Quelles étaient les conséquences pour la Maison Blanche après cette révélation ?

Les informations divulguées pourraient entraîner des enquêtes supplémentaires et une surveillance accrue des pratiques médicales au sein de la Maison Blanche.

A lire :  Une Longévité Accrue aux États-Unis : L'Augmentation des Cas d'Alzheimer à Prévoir

Qui a effectivement mené cette enquête ?

L’enquête a été conduite par l’inspecteur général du ministère de la Défense, qui a été alerté par un informateur concernant des pratiques inappropriées.

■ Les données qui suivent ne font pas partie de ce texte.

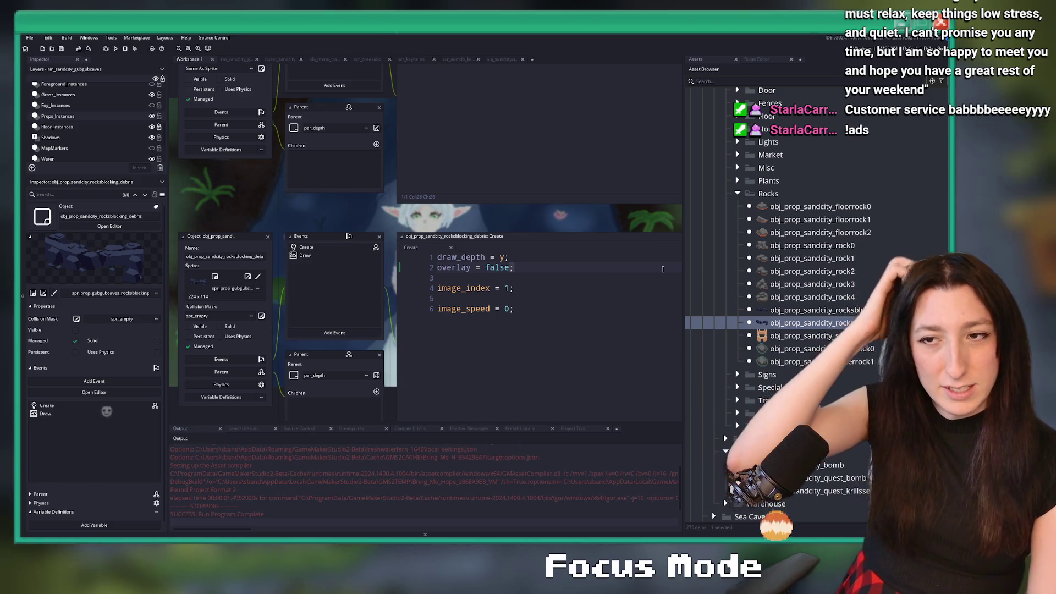
Step: Change alarm[0] = 1 to alarm[0] = 10 in the rocks' Create code and run the game
scroll(586, 238, up, 3)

Comment ces médicaments étaient-ils obtenus et distribués au sein de la Maison Blanche ?

Les médicaments étaient obtenus par le biais du personnel médical militaire, qui les distribuait sans suivi adéquat des prescriptions et des identités des patients.

Quels types de médicaments étaient concernés ?

Les médicaments distribués comprenaient des stimulants, des opioïdes, ainsi que des traitements pour la narcolepsie comme le Provigil et des somnifères comme l’Ambien.

Y a-t-il eu d’autres pratiques douteuses à la Maison Blanche durant cette période ?

Oui, des allégations de mauvaise gestion des médicaments et de distribution inappropriée ont été rapportées, ainsi que des violations potentielles de protocoles médicaux établis.